В кабинете было темно, тяжелые портьеры плотно закрывали окна. Грейскомиссар сидел в кресле подле камина, в задумчивости вороша уголья кочергой. Он вскочил, кочерга со звоном покатилась по плиткам пола.
— Мальтус! Сын мой, ты жив?!
— Отец, позволь мне обнять тебя! — пылко вскричал юноша и тотчас заключил отца в объятия.
— Но как? Как ты спасся? Что случилось с тобою?! — принялся расспрашивать грейскомиссар, несколько успокоившись и усадив сына к камину. Юноше пришлось рассказать историю плавания на Брос-де-Эльде, включая бегство и кораблекрушение, постигшее лодку.
— Но где же хире Бофранк? Где хире Дивор? — спросил молодой Фолькон, едва окончив повествование.
— После того как злокозненный упырь был изловлен и, благодарение господу, казнен, с субкомиссаром Бофранком я более не встречался, — сухо отвечал Себастиен Фолькон. — Как мне сообщили, хире Бофранк стал допускать престранные поступки и высказывания; однако ж не буду основываться на домыслах, ибо сам я его давно не видел и не могу наверное сказать, где он и что с ним. Что до упомянутого тобою хире Дивора, я и подавно не ведаю, где он может обретаться, да и ранее-то знал о нем куда как мало. Но хватит расспросов и рассказов! Поспеши домой, передохни, переоденься с дороги!
— Прости, отец, — покачал головою юноша, — у меня есть неотложные дела, и потому я должен вначале отыскать хире Бофранка.
— Я пребывал в великой скорби, когда решил, что навек потерял тебя, а ты не хочешь ехать домой, — с укоризною сказал грейскомиссар. — Безумец Бофранк тебе дороже родных и близких! Как такое может быть?
— Я повторю: у меня есть неотложные дела, — стоял на своем юноша. — Что до хире Бофранка, то, посмею утверждать, он вовсе не безумец, но человек разумный и храбрый, и в нем я вижу для себя пример во многом. Еще раз прошу простить меня — как только я совершу, что задумал, тотчас вернусь в наш дом.
— Господь тебе судья, — тихо молвил Себастиен Фолькон, когда за сыном, чуть скрипнув, затворилась дверь. Тяжело вздохнув, он подобрал с пола кочергу и принялся вновь шевелить ею в камине, наблюдая огонь с видом крайней задумчивости и усталости.
ГЛАВА СЕМНАДЦАТАЯ,
в которой Хаиме Бофранк узнает о Конфиденции Клириков и местопребывании грейсфрате Баффельта, а такоже становится заговорщиком
Эти старые школы мертвы, и последователи их слепы к смертному свету.

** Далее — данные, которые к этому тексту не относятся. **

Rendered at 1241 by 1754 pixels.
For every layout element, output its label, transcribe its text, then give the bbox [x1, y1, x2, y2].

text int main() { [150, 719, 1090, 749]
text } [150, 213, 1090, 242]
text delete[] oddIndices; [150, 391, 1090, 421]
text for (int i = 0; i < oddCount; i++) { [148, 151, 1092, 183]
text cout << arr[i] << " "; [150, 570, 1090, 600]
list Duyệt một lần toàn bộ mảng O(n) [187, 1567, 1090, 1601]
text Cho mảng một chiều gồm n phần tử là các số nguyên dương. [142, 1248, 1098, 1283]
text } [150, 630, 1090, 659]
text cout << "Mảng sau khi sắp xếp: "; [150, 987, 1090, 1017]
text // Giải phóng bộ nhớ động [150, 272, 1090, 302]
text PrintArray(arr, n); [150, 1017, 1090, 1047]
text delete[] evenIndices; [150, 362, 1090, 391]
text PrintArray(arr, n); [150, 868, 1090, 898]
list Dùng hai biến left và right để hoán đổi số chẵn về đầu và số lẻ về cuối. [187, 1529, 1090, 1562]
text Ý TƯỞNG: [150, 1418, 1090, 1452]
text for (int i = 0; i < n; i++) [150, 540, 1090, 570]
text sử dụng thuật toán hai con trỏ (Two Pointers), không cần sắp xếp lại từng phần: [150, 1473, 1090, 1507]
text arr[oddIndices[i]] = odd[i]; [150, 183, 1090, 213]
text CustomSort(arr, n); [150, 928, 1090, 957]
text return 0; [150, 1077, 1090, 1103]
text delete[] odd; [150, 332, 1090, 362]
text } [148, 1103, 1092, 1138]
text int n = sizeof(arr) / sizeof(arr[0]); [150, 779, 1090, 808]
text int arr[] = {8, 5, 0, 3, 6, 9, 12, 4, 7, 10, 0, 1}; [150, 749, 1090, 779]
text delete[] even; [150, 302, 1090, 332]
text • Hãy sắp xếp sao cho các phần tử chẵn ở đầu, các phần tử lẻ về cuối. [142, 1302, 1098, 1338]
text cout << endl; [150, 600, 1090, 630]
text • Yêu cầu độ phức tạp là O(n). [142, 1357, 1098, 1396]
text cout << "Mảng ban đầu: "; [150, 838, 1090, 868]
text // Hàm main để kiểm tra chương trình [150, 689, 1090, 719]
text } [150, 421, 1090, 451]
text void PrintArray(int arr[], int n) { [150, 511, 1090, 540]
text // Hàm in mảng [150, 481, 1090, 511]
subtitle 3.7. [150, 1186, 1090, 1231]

ПарацельсСубкомиссар молчал.
«Не двумя ли квадратами запечатаны уста ваши, хире субкомиссар?» Этот вопрос грейсфрате Шмица поставил Бофранка в тупик. Отсюда могло следовать лишь только одно: либо председатель Великой Комиссии имел везде свои глаза и уши, либо он был заодно с грейсфрате Баффельтом («Будьте осторожнее с чревоугодником! Слова его словно мед, честность его напоказ, но в мыслях его нет добра к вам!»).

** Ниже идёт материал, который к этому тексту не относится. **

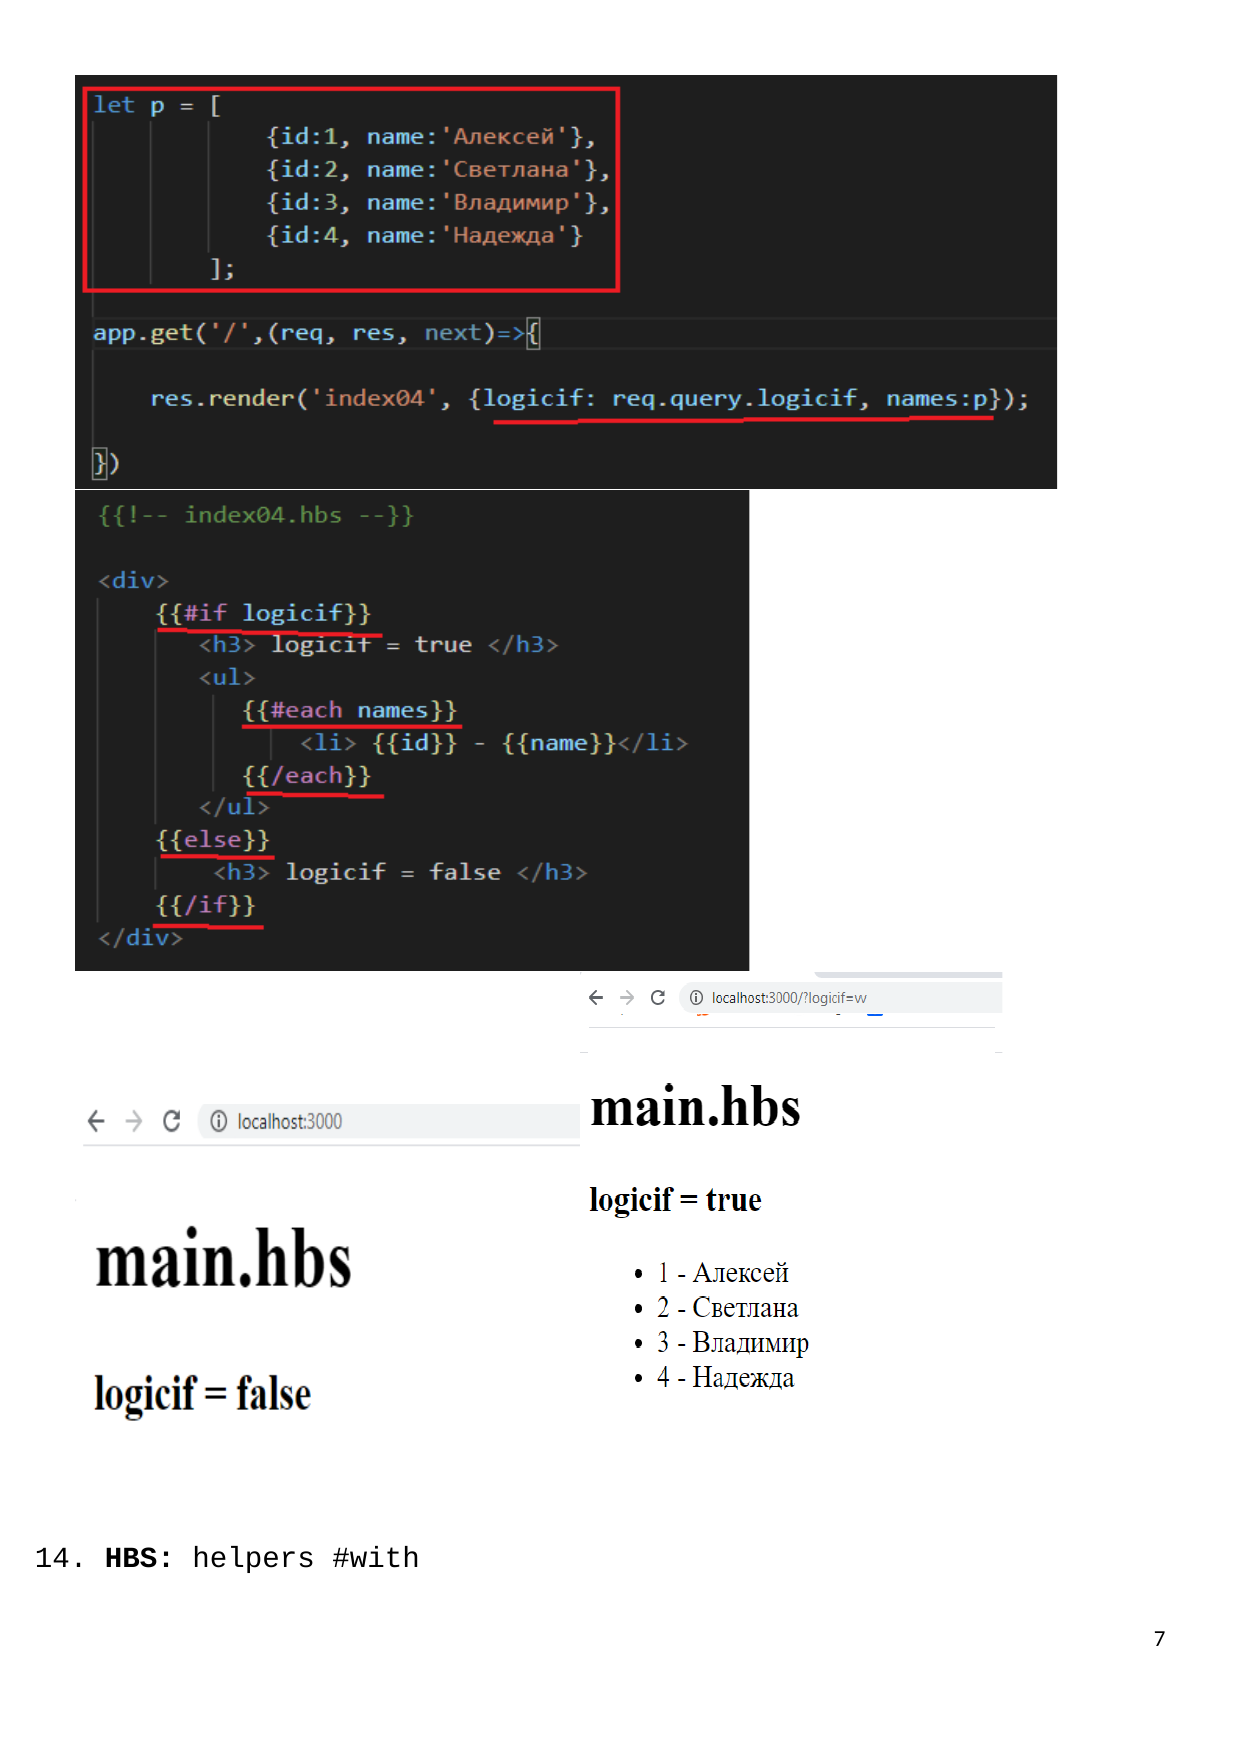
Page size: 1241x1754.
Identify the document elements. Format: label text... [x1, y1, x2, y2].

picture [75, 972, 1003, 1435]
list HBS: helpers #with [104, 1543, 1165, 1576]
picture [75, 75, 1058, 489]
picture [75, 490, 750, 971]
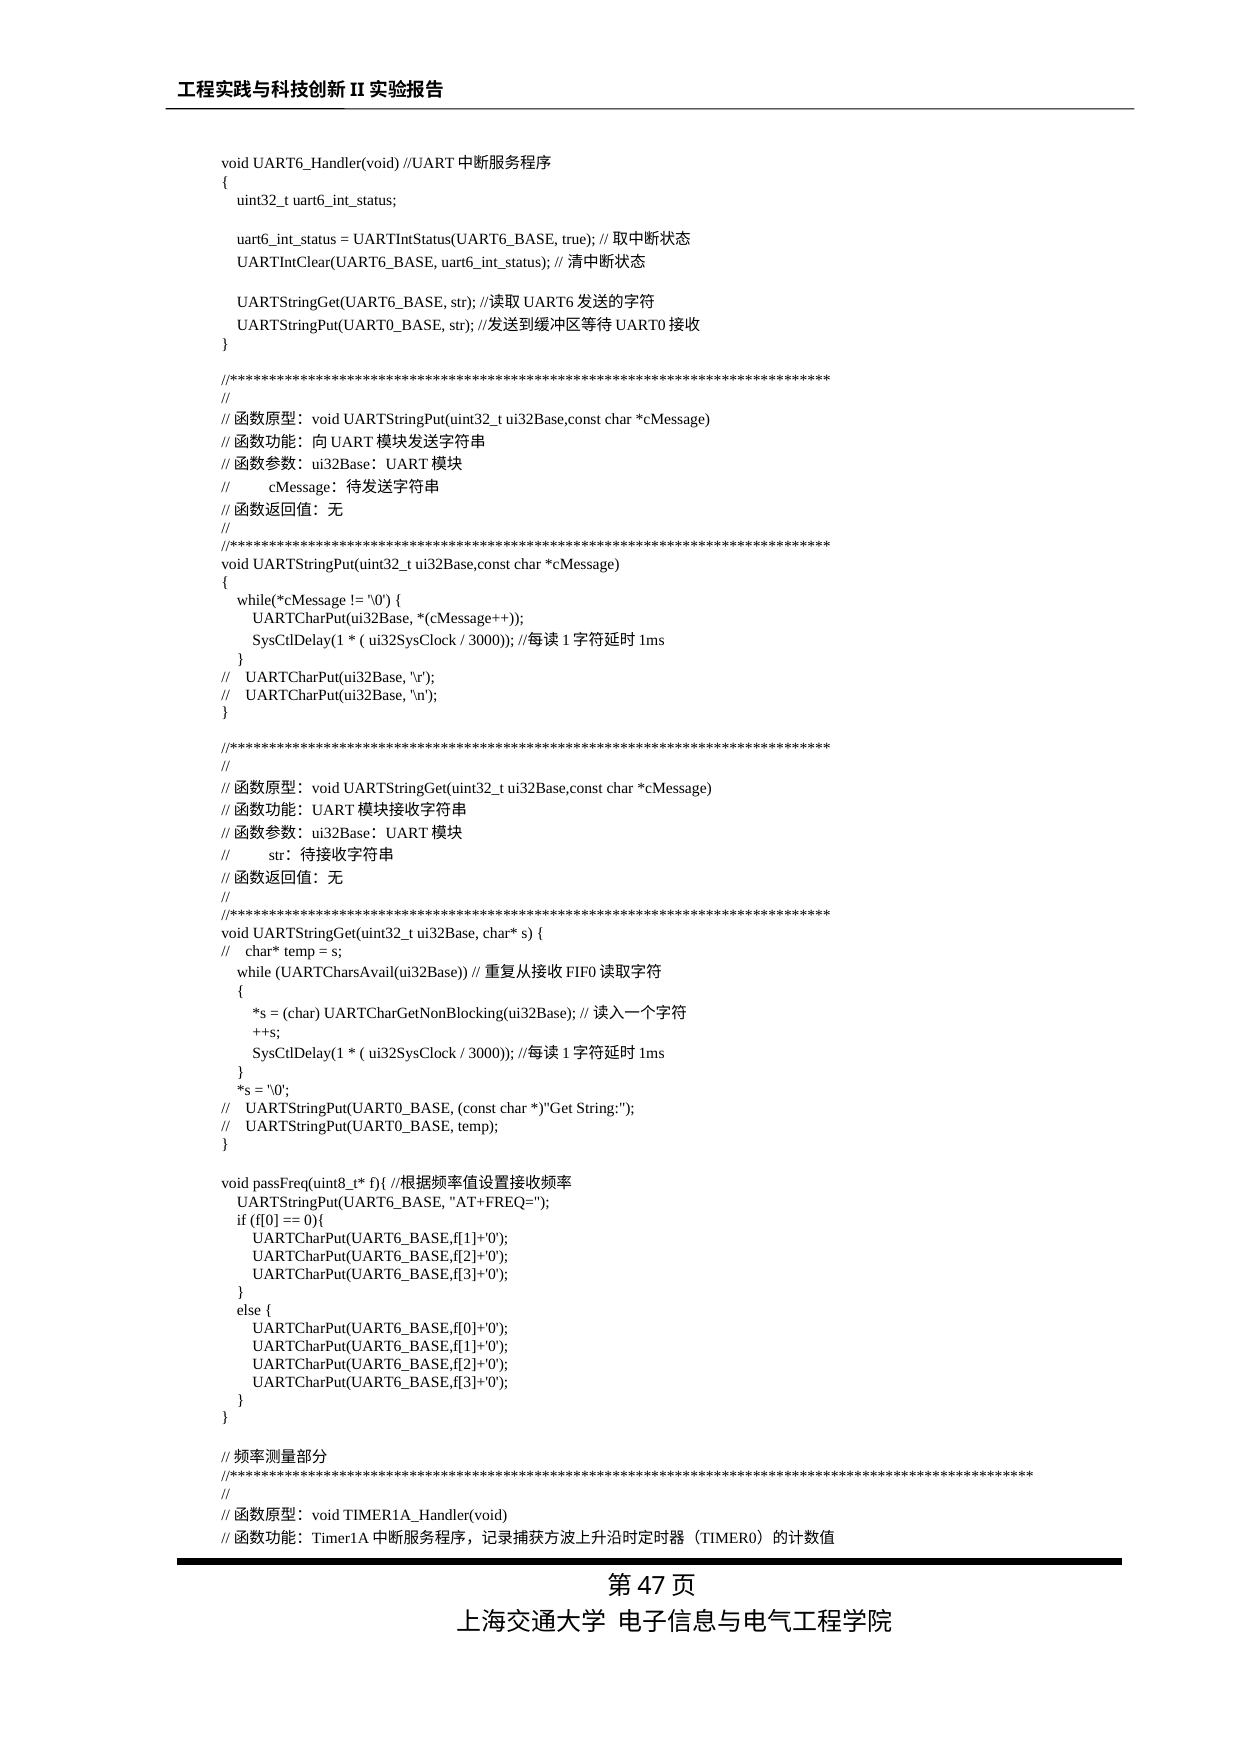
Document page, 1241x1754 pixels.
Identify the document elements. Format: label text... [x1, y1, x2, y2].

— Вы говорите о тех самых двух квадратах? — спросил тем временем встревоженный настоятель Святого Адорна. — Тиара Люциуса?!
— Именно, фрате Бернарт.
— Но я чаял…
— Все мы чаяли, фрате Бернарт, — прервал настоятеля Шмиц. — И как удачно — не промысел ли сие господень? — что субкомиссар Бофранк оказался в вашем монастыре именно сегодня… Не тревожьтесь, хире Бофранк: я знаю, что человек вы честный, пускай и чуждый истинной веры. Здесь все свои, все — люди, коим ведомо то, что неведомо другим, и мы можем говорить о тайном открыто. Чтобы разрушить ваши подозрения, скажу: я спросил о Тиммансе, ибо сей молодой человек был приставлен к покойному грейсфрате Броньолусу Великой Комиссией; однако ж он не оправдал наших ожиданий и, мнится мне, был то ли очень скоро опутан медоточивыми речами Броньолуса, то ли попросту подвинулся умом. Мы знаем, кто был Броньолус, миссерихорд из Ванмута; знаем, кто суть грейсфрате Баффельт, что укрылся сейчас, убоявшись чумного поветрия, за стенами монастыря фелицианок.